State how many lines in the listing contain the string "data", treating uppercase and lowercase as distinct. Reply with the number alone.
-- Records shown follows --
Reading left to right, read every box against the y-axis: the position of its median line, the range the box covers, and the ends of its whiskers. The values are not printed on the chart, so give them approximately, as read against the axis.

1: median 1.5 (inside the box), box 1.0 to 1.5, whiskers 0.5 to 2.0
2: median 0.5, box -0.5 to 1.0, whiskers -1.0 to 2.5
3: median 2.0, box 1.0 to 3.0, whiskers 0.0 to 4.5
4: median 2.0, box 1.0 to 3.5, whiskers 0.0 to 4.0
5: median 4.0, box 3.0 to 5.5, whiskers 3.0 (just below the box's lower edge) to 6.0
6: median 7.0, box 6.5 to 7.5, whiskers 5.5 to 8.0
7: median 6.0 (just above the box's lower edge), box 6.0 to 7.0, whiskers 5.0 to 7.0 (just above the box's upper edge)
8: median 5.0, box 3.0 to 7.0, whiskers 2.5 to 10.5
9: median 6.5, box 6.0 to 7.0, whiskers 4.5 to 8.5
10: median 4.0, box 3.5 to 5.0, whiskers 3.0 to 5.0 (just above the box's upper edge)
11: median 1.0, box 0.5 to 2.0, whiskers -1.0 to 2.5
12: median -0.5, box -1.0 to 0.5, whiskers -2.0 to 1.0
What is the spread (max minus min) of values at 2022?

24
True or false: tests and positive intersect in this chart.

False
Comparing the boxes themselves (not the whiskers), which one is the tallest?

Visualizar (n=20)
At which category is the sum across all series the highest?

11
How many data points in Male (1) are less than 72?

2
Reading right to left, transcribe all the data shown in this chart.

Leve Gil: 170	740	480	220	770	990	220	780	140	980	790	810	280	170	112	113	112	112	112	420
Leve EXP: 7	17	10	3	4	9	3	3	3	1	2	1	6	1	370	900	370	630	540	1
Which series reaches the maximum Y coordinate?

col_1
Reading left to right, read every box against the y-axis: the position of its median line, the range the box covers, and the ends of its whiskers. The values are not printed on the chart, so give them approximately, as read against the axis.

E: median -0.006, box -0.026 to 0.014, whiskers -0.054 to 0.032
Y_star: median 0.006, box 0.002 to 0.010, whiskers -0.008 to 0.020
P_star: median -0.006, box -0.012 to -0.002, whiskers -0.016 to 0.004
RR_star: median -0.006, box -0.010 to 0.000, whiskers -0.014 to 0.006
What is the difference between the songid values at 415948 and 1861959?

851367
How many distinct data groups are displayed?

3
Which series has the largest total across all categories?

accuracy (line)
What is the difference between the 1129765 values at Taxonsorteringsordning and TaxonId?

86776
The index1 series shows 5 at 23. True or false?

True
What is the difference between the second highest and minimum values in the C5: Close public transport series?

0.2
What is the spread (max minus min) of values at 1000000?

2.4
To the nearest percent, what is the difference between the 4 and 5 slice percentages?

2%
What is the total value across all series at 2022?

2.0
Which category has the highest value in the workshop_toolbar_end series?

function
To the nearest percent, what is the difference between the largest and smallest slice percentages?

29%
-- Records shown concluded --
▸ **Answer**
3